Da, es war raus. Linas Blick schnellte zu ihr auf. Sie setzte das Glas wieder ab. „Sie?" Jane nickte. Jetzt gab es wohl kein zurück mehr. Sie hatte diese Entscheidung nicht bewusst getroffen. Es war einfach so rausgeplatzt. „Oh. Das wusste ich nicht, dass du auch auf Frauen stehst. Ist es denn endgültig aus?"

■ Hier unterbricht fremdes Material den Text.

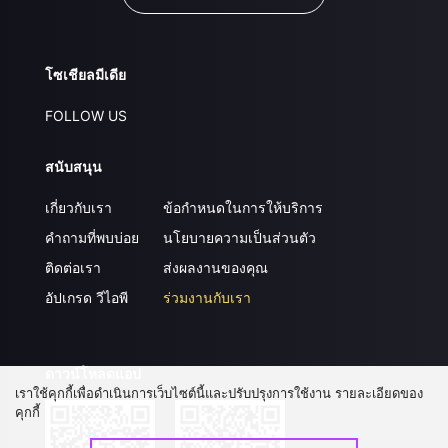
โซเชียลมีเดีย
FOLLOW US
สนับสนุน
เกี่ยวกับเรา
ข้อกำหนดในการให้บริการ
คำถามที่พบบ่อย
นโยบายความเป็นส่วนตัว
ติดต่อเรา
ส่งผลงานของคุณ
อัปเกรด วีไอพี
ร่วมงานกับเรา
ดาวน์โหลดแอป
เราใช้คุกกี้เพื่อดำเนินการเว็บไซต์นี้และปรับปรุงการใช้งาน รายละเอียดของ
คุกกี้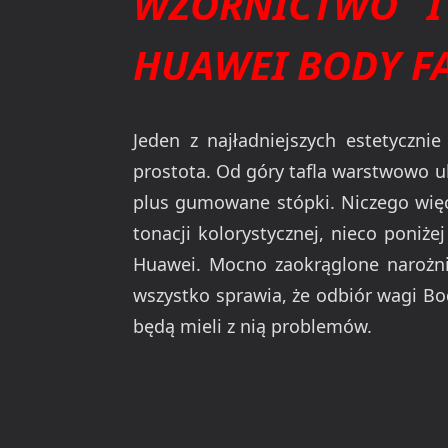
WZORNICTWO I
HUAWEI BODY FA
Jeden z najładniejszych estetycznie
prostota. Od góry tafla warstwowo 
plus gumowane stópki. Niczego więce
tonacji kolorystycznej, nieco poniż
Huawei. Mocno zaokrąglone narożnik
wszystko sprawia, że odbiór wagi Bod
będą mieli z nią problemów.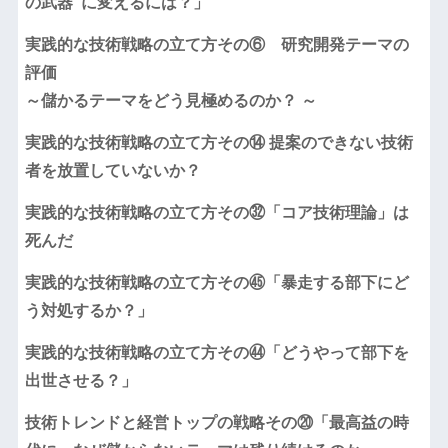
の武器”に変えるには？」
実践的な技術戦略の立て方その⑥ 研究開発テーマの
評価
～儲かるテーマをどう見極めるのか？ ～
実践的な技術戦略の立て方その⑭ 提案のできない技術
者を放置していないか？
実践的な技術戦略の立て方その㉜「コア技術理論」は
死んだ
実践的な技術戦略の立て方その㊺「暴走する部下にど
う対処するか？」
実践的な技術戦略の立て方その㊹「どうやって部下を
出世させる？」
技術トレンドと経営トップの戦略その⑳「最高益の時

Einfach so. Die Konversation lief wie gehabt weiter. So als hätte Jane gerade lediglich ihren favorisierten Beatle benannt oder ihre Abneigung gegen Tomaten bekundet und nicht ihre sexuelle Orientierung preisgegeben. Fast war sie enttäuscht, dass Linas Reaktion nicht dramatischer ausfiel, aber vor allem fühlte es sich unglaublich befreiend an ehrlich zu sein. „Nicht so wirklich. Ich weiß es nicht." Jane schüttelte erneut den Kopf und zuckte mit den Schultern. „Wir wollen glaube ich zu verschiedene Dinge." Das war die treffendste Formulierung, die sie finden konnte. Lina sah sie mit kraus gezogener Stirn eindringlich an, bevor sie einen Schluck aus ihrem Glas trank und erwiderte: „So wie du aussiehst würde ich mir da Klarheit verschaffen. Nichts für Ungut, aber du wirkst leicht mitgenommen. Rede mit ihr!"